Les entreprises étrangères extractives sont toujours la norme et reçoivent plus de soutien que les entreprises artisanales. Bien que les artisans vendent directement en ligne depuis une dizaine d'années, les agences gouvernementales continuent de prétendre que les artisans ne peuvent pas le faire et préfèrent soutenir les entreprises intermédiaires qui exploitent ces communautés.
Pourtant, les artisans d'Anou ne reculent pas (quel autre choix ont-ils ?), car ils savent que le changement prend du temps et que la chance sourit aux audacieux. Ils ont dû faire preuve de créativité et, grâce à des investissements privés, ils acquièrent des actifs importants pour construire une infrastructure artisanale solide.

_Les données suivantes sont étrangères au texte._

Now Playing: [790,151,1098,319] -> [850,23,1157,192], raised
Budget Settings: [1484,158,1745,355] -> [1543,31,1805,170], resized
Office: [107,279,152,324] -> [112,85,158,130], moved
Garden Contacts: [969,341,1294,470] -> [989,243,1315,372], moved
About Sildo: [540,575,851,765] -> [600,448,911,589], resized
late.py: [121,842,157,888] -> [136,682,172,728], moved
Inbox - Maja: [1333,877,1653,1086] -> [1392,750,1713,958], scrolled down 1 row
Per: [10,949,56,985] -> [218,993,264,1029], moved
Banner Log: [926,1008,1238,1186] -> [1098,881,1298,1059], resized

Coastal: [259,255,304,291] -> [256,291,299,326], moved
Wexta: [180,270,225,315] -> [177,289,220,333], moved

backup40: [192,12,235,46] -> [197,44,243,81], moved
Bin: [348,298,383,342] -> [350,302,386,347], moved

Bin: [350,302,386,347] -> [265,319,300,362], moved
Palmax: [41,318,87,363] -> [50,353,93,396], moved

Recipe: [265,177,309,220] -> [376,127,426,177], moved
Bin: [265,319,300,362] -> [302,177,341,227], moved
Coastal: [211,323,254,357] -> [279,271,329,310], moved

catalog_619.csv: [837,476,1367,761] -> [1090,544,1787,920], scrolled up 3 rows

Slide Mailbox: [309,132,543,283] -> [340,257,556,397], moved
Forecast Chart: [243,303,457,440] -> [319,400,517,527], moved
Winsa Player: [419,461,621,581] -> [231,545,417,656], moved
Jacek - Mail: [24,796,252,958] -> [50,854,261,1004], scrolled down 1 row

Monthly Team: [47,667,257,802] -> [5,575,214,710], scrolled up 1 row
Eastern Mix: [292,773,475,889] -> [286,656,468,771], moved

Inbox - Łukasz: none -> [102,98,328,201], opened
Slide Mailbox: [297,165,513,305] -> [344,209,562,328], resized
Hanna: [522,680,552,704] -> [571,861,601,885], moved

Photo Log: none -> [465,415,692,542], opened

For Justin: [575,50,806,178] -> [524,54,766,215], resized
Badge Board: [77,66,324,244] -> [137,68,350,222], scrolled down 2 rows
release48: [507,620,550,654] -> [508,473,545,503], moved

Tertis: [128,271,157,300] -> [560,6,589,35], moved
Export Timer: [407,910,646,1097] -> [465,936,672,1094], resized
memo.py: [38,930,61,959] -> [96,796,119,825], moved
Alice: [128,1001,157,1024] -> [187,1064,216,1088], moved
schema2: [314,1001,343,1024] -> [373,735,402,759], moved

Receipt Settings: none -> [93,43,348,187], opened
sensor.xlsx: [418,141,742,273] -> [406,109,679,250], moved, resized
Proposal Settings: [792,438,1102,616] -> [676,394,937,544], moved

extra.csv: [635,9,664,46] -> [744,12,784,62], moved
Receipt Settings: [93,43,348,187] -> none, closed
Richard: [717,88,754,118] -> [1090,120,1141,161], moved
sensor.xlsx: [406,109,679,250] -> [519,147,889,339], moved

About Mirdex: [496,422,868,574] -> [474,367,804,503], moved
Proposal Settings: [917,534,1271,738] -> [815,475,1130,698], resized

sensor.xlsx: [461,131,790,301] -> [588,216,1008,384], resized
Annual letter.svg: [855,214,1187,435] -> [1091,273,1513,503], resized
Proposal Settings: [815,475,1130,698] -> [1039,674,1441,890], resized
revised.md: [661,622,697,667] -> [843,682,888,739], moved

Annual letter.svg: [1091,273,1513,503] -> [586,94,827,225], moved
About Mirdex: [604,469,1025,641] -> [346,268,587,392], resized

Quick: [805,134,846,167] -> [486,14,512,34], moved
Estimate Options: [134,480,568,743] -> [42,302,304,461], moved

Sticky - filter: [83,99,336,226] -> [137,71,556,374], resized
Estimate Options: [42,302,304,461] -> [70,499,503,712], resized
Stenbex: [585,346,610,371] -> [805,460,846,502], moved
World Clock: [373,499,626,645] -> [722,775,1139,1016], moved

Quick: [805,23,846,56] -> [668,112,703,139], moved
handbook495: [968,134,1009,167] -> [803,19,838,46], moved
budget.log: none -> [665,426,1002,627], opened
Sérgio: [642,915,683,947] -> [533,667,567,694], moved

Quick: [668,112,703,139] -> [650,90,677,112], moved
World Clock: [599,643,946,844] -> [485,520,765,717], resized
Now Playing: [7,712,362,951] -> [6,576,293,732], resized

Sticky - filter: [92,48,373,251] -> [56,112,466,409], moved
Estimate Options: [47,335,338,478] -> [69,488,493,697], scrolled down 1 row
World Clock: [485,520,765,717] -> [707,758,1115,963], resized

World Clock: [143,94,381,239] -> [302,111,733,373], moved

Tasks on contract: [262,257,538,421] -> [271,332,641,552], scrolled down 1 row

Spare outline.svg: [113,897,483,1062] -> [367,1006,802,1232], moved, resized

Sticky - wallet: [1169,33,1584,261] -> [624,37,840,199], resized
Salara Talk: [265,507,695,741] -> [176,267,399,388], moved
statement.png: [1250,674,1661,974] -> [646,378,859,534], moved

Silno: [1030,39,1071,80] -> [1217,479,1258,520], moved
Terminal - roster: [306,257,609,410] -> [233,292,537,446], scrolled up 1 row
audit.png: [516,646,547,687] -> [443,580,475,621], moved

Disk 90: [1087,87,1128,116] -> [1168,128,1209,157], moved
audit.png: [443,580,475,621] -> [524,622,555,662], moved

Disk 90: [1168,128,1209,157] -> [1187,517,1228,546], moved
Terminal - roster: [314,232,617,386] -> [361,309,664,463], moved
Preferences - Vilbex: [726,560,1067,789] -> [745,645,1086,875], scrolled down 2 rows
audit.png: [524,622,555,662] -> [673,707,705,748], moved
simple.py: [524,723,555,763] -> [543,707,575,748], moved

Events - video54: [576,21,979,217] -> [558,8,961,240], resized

Le dernier élément en date est un investissement d'un million de dollars dans un magasin phare d'Anou au coeur de Marrakech, la capitale du tourisme, afin de capter davantage de demande et d'opportunités et d'étendre leur travail. Grâce à leur résilience et à leur capacité à résoudre les problèmes de manière innovante, les artisans d'Anou continuent d'assurer l'accès au marché à plus de 600 artisans à travers le Maroc aujourd'hui et prévoient d'augmenter ce nombre de manière significative au cours des prochaines années.
Lors de mon séjour au Cap pour le forum commercial de la ZLECAF, j'ai voulu acheter un article d'artisanat pour le ramener chez moi. J'ai parcouru le marché pendant un certain temps et j'ai commencé à identifier un modèle similaire à la situation au Maroc. Je suis tombée sur des souvenirs bon marché de qualité médiocre vendus par des intermédiaires, et lorsque j'ai finalement trouvé des textiles artisanaux complexes, le propriétaire du magasin m'a dit qu'il s'agissait de sa collection privée et qu'elle n'était pas à vendre parce que ces textiles avaient disparu.
Je le mentionne pour souligner l'urgence de ce travail. Tant de ressources de l'Afrique ont été extraites, et beaucoup d'autres ressources et avantages compétitifs sont en train de disparaître à cause de la mondialisation, du manque d'accès aux marchés ou de la crise climatique. Plus il y aura de voix qui se joindront à nous pour défendre et construire des solutions locales dirigées par des Africains aujourd'hui, plus vite nous pourrons étendre ces solutions à temps pour préserver l'artisanat et les économies africaines et, en fin de compte, la souveraineté des communautés africaines.